At first I was frightened by what I would find at the festival. I listen to country music on occasion. I respect Reba and got chills when she sang “Fancy” at the show I saw her at. I have been a consistent fan of Kenny Chesney and Keith Urban. Mr. McGraw has always been an artist I’ve enjoyed, and he had a set at the show. I love Loretta Lynn and I love, love, LOVE Miranda Lambert (both of whom performed)! However, I’m a liberal lady and country music tends to be conservative and sometimes uncomfortable for me. Sure, The Dixie Chicks were political and proud a few years ago. Sure, Chely Wright came out and gave the scene a progressive push, but I was hesitant about what would happen in the Hills.
The number one thing I noticed about Jamboree in the Hills, which takes place in Morristown, Ohio, was that it’s not just a weekend wonder. Weeks prior to the gates being opened cars were parked many miles along the highway, people were packed alongside the road, getting rowdy and ready, leading the way to the legendary summer show. Once inside, Jambo was packed with people who were popping tents and tabs. You couldn’t find a spare spot in the full field. Campers were clustered with tents tucked in between them. There weren’t just camping chairs and coolers, chicken on a stick, but one concert go-er had a beer coffin for his beverages!
Gigs like this give the artists an opportunity to get off the bus and be in thick of things, which is just what Justin Moore did. He set up an Arkansas Razorbacks tent and didn’t take the gig for granted. The mood was mellow on Thursday evening when Mr. Moore, the man of the moment, took the stage as the sun began to set. The heat didn’t have an effect on the frisky fans as bare chested boys in bandanas and baseball caps sang along with his set.
Justin courteously complimented the girls in camouflage bikinis in his adorable Arkansas accent. Justin’s set was really a give and take and enjoyable to experience. Fans threw him beer and he retaliated and returned the favor by graciously giving away drumsticks. In case you’re wondering, he likes “a girl who knows how to drive a stick,” and he drinks “Jack Daniels, Bud Light, and sweet tea!”

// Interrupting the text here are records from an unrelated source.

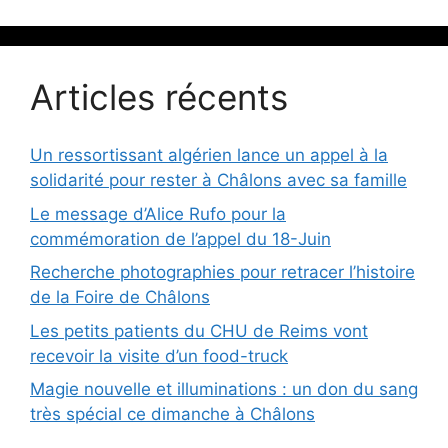
Articles récents
Un ressortissant algérien lance un appel à la
solidarité pour rester à Châlons avec sa famille
Le message d’Alice Rufo pour la
commémoration de l’appel du 18-Juin
Recherche photographies pour retracer l’histoire
de la Foire de Châlons
Les petits patients du CHU de Reims vont
recevoir la visite d’un food-truck
Magie nouvelle et illuminations : un don du sang
très spécial ce dimanche à Châlons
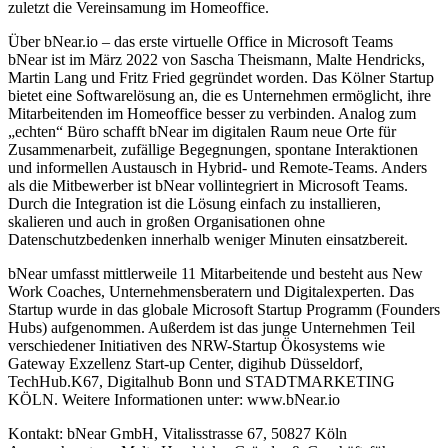
zuletzt die Vereinsamung im Homeoffice.
Über bNear.io – das erste virtuelle Office in Microsoft Teams
bNear ist im März 2022 von Sascha Theismann, Malte Hendricks,
Martin Lang und Fritz Fried gegründet worden. Das Kölner Startup
bietet eine Softwarelösung an, die es Unternehmen ermöglicht, ihre
Mitarbeitenden im Homeoffice besser zu verbinden. Analog zum
„echten“ Büro schafft bNear im digitalen Raum neue Orte für
Zusammenarbeit, zufällige Begegnungen, spontane Interaktionen
und informellen Austausch in Hybrid- und Remote-Teams. Anders
als die Mitbewerber ist bNear vollintegriert in Microsoft Teams.
Durch die Integration ist die Lösung einfach zu installieren,
skalieren und auch in großen Organisationen ohne
Datenschutzbedenken innerhalb weniger Minuten einsatzbereit.
bNear umfasst mittlerweile 11 Mitarbeitende und besteht aus New
Work Coaches, Unternehmensberatern und Digitalexperten. Das
Startup wurde in das globale Microsoft Startup Programm (Founders
Hubs) aufgenommen. Außerdem ist das junge Unternehmen Teil
verschiedener Initiativen des NRW-Startup Ökosystems wie
Gateway Exzellenz Start-up Center, digihub Düsseldorf,
TechHub.K67, Digitalhub Bonn und STADTMARKETING
KÖLN. Weitere Informationen unter: www.bNear.io
Kontakt: bNear GmbH, Vitalisstrasse 67, 50827 Köln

The thing that I found most pleasing in the performances, though, was that country singers don’t sound different from their albums. Sure, sometimes it’s nice to see a show, with dancers doing what they do and lights and lots of entertainment, but it’s also disappointing when someone who is supposed to be a singer can’t actually sing their songs so well live. That kind of criticism is something that’s not a concern in country music. What you hear on the radio isn’t radically different from what you see at a show.

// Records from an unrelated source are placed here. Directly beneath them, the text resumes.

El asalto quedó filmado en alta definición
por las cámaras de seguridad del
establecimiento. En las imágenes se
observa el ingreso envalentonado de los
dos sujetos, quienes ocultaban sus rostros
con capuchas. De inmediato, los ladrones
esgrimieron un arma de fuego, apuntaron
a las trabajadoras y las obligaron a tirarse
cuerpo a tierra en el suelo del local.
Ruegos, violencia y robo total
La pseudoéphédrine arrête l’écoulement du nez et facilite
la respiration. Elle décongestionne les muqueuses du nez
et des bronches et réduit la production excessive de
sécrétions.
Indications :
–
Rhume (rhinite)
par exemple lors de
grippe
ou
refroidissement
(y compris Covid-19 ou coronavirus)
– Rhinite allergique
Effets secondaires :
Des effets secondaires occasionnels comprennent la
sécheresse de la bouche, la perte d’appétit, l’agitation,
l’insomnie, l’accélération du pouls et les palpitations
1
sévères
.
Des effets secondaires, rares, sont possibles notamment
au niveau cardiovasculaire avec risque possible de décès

I met a lot of people, from New York to Nebraska, California to Cape Cod. Some were first-timers like myself, others were alumni of all the 35 years. A lot of artists were aired, some shows you had to be there to see. I had a fantastic time at the festival – I made new friends and found that there was nothing to fear.

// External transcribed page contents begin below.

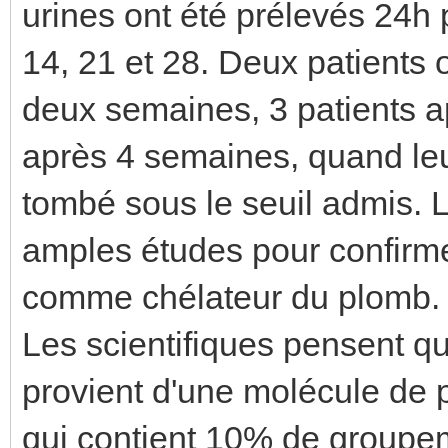
urines ont été prélevés 24h p
14, 21 et 28. Deux patients
deux semaines, 3 patients a
après 4 semaines, quand le
tombé sous le seuil admis.
amples études pour confirmer
comme chélateur du plomb.
Les scientifiques pensent q
provient d'une molécule de p
qui contient 10% de groupe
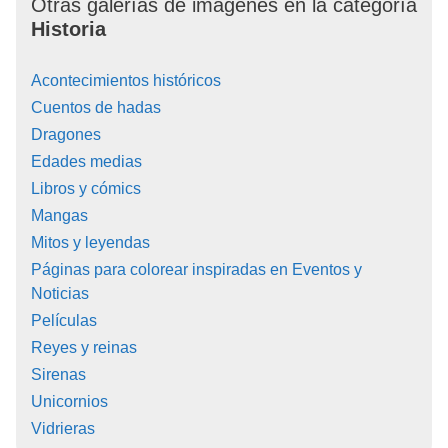
Otras galerías de imágenes en la categoría
Historia
Acontecimientos históricos
Cuentos de hadas
Dragones
Edades medias
Libros y cómics
Mangas
Mitos y leyendas
Páginas para colorear inspiradas en Eventos y
Noticias
Películas
Reyes y reinas
Sirenas
Unicornios
Vidrieras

Although the lyrics of some country songs are still unsettling for someone such as myself, anything that boosts local business and brings the community together for a cause I will condone. There was a feeling of frolic and freedom. I saw several same-sex kisses, people puckering up with their pals and I realized that among the Redneck Run and rebel flags it was a celebration – of summer, of singers, of history, and ultimately – of love. That’s why country music has made such a meaningful impact and why Jamboree isn’t just for country fans!